§ **Data section**
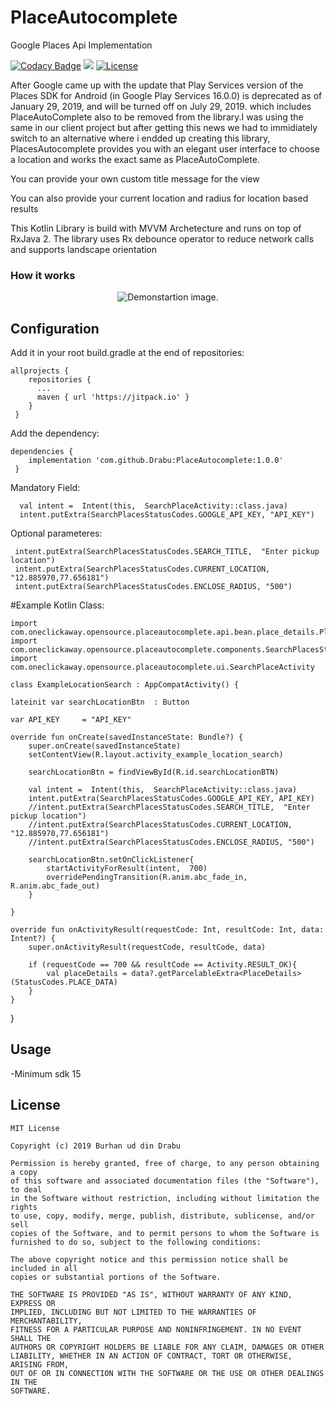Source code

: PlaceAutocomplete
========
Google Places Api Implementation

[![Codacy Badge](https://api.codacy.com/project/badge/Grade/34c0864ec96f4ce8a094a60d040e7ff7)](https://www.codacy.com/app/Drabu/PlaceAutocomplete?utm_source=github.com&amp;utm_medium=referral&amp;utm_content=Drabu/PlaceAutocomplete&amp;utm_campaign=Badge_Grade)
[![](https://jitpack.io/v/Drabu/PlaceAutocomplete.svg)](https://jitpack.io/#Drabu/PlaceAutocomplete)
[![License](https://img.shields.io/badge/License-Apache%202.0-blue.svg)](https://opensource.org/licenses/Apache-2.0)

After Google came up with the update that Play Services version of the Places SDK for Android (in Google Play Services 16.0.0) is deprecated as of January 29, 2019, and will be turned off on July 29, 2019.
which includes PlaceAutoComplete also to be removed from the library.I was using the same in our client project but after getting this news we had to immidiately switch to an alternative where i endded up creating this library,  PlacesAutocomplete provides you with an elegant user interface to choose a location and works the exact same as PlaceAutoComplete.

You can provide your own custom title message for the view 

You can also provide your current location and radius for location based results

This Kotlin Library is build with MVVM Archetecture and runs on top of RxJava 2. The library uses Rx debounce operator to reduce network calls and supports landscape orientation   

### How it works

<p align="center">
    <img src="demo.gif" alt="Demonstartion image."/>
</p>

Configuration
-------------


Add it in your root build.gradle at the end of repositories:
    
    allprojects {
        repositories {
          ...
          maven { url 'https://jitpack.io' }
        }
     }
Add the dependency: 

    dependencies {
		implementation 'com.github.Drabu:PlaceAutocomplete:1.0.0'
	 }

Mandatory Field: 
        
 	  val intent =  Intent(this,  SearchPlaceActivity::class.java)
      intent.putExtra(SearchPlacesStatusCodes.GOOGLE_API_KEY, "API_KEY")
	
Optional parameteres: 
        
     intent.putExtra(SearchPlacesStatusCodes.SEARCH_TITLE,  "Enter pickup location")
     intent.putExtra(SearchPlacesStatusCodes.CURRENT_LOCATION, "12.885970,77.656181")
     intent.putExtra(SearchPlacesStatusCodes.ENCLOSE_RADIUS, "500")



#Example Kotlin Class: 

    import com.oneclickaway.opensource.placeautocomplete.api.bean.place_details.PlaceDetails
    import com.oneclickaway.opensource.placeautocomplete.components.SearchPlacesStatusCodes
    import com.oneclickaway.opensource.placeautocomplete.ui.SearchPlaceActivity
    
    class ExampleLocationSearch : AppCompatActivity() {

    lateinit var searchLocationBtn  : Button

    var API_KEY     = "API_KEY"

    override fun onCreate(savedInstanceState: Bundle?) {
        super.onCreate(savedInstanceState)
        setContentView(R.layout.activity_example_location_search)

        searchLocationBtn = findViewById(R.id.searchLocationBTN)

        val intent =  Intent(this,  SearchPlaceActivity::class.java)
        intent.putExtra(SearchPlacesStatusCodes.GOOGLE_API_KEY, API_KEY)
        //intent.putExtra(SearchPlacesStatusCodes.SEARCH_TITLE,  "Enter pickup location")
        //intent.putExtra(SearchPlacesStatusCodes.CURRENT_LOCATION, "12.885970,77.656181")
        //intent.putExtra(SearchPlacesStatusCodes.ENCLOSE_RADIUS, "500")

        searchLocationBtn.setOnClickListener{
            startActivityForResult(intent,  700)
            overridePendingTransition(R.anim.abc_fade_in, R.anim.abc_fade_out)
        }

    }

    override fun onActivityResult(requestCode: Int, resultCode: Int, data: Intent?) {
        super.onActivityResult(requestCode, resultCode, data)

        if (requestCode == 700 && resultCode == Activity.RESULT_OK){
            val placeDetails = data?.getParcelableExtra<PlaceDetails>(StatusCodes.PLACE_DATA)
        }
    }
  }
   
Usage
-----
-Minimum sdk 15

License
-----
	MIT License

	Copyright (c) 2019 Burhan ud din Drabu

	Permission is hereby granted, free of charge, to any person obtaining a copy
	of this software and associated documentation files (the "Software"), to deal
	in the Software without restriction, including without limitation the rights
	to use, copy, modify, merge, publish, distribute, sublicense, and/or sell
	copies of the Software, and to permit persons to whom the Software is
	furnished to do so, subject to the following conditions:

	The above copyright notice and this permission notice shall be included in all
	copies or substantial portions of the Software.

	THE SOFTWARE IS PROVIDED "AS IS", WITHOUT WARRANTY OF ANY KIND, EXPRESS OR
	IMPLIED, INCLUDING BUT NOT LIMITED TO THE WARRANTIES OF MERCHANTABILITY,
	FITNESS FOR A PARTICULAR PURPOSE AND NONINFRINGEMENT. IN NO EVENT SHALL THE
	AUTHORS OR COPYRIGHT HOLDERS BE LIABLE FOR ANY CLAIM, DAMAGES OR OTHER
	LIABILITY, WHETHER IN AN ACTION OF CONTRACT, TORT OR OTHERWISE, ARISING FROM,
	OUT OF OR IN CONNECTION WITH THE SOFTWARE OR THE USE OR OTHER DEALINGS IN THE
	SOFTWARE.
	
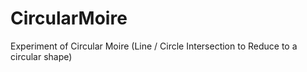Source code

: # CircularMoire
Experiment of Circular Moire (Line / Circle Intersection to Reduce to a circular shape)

§ **Task prompt**
Restate every line of the listing exactly. Pictures are not part of the copy.

§ **Answer section**
Source code

: PlaceAutocomplete
========
Google Places Api Implementation

[![Codacy Badge](https://api.codacy.com/project/badge/Grade/34c0864ec96f4ce8a094a60d040e7ff7)](https://www.codacy.com/app/Drabu/PlaceAutocomplete?utm_source=github.com&amp;utm_medium=referral&amp;utm_content=Drabu/PlaceAutocomplete&amp;utm_campaign=Badge_Grade)
[![](https://jitpack.io/v/Drabu/PlaceAutocomplete.svg)](https://jitpack.io/#Drabu/PlaceAutocomplete)
[![License](https://img.shields.io/badge/License-Apache%202.0-blue.svg)](https://opensource.org/licenses/Apache-2.0)

After Google came up with the update that Play Services version of the Places SDK for Android (in Google Play Services 16.0.0) is deprecated as of January 29, 2019, and will be turned off on July 29, 2019.
which includes PlaceAutoComplete also to be removed from the library.I was using the same in our client project but after getting this news we had to immidiately switch to an alternative where i endded up creating this library,  PlacesAutocomplete provides you with an elegant user interface to choose a location and works the exact same as PlaceAutoComplete.

You can provide your own custom title message for the view 

You can also provide your current location and radius for location based results

This Kotlin Library is build with MVVM Archetecture and runs on top of RxJava 2. The library uses Rx debounce operator to reduce network calls and supports landscape orientation   

### How it works

<p align="center">
    <img src="demo.gif" alt="Demonstartion image."/>
</p>

Configuration
-------------


Add it in your root build.gradle at the end of repositories:
    
    allprojects {
        repositories {
          ...
          maven { url 'https://jitpack.io' }
        }
     }
Add the dependency: 

    dependencies {
		implementation 'com.github.Drabu:PlaceAutocomplete:1.0.0'
	 }

Mandatory Field: 
        
 	  val intent =  Intent(this,  SearchPlaceActivity::class.java)
      intent.putExtra(SearchPlacesStatusCodes.GOOGLE_API_KEY, "API_KEY")
	
Optional parameteres: 
        
     intent.putExtra(SearchPlacesStatusCodes.SEARCH_TITLE,  "Enter pickup location")
     intent.putExtra(SearchPlacesStatusCodes.CURRENT_LOCATION, "12.885970,77.656181")
     intent.putExtra(SearchPlacesStatusCodes.ENCLOSE_RADIUS, "500")



#Example Kotlin Class: 

    import com.oneclickaway.opensource.placeautocomplete.api.bean.place_details.PlaceDetails
    import com.oneclickaway.opensource.placeautocomplete.components.SearchPlacesStatusCodes
    import com.oneclickaway.opensource.placeautocomplete.ui.SearchPlaceActivity
    
    class ExampleLocationSearch : AppCompatActivity() {

    lateinit var searchLocationBtn  : Button

    var API_KEY     = "API_KEY"

    override fun onCreate(savedInstanceState: Bundle?) {
        super.onCreate(savedInstanceState)
        setContentView(R.layout.activity_example_location_search)

        searchLocationBtn = findViewById(R.id.searchLocationBTN)

        val intent =  Intent(this,  SearchPlaceActivity::class.java)
        intent.putExtra(SearchPlacesStatusCodes.GOOGLE_API_KEY, API_KEY)
        //intent.putExtra(SearchPlacesStatusCodes.SEARCH_TITLE,  "Enter pickup location")
        //intent.putExtra(SearchPlacesStatusCodes.CURRENT_LOCATION, "12.885970,77.656181")
        //intent.putExtra(SearchPlacesStatusCodes.ENCLOSE_RADIUS, "500")

        searchLocationBtn.setOnClickListener{
            startActivityForResult(intent,  700)
            overridePendingTransition(R.anim.abc_fade_in, R.anim.abc_fade_out)
        }

    }

    override fun onActivityResult(requestCode: Int, resultCode: Int, data: Intent?) {
        super.onActivityResult(requestCode, resultCode, data)

        if (requestCode == 700 && resultCode == Activity.RESULT_OK){
            val placeDetails = data?.getParcelableExtra<PlaceDetails>(StatusCodes.PLACE_DATA)
        }
    }
  }
   
Usage
-----
-Minimum sdk 15

License
-----
	MIT License

	Copyright (c) 2019 Burhan ud din Drabu

	Permission is hereby granted, free of charge, to any person obtaining a copy
	of this software and associated documentation files (the "Software"), to deal
	in the Software without restriction, including without limitation the rights
	to use, copy, modify, merge, publish, distribute, sublicense, and/or sell
	copies of the Software, and to permit persons to whom the Software is
	furnished to do so, subject to the following conditions:

	The above copyright notice and this permission notice shall be included in all
	copies or substantial portions of the Software.

	THE SOFTWARE IS PROVIDED "AS IS", WITHOUT WARRANTY OF ANY KIND, EXPRESS OR
	IMPLIED, INCLUDING BUT NOT LIMITED TO THE WARRANTIES OF MERCHANTABILITY,
	FITNESS FOR A PARTICULAR PURPOSE AND NONINFRINGEMENT. IN NO EVENT SHALL THE
	AUTHORS OR COPYRIGHT HOLDERS BE LIABLE FOR ANY CLAIM, DAMAGES OR OTHER
	LIABILITY, WHETHER IN AN ACTION OF CONTRACT, TORT OR OTHERWISE, ARISING FROM,
	OUT OF OR IN CONNECTION WITH THE SOFTWARE OR THE USE OR OTHER DEALINGS IN THE
	SOFTWARE.
	
Source code

: # CircularMoire
Experiment of Circular Moire (Line / Circle Intersection to Reduce to a circular shape)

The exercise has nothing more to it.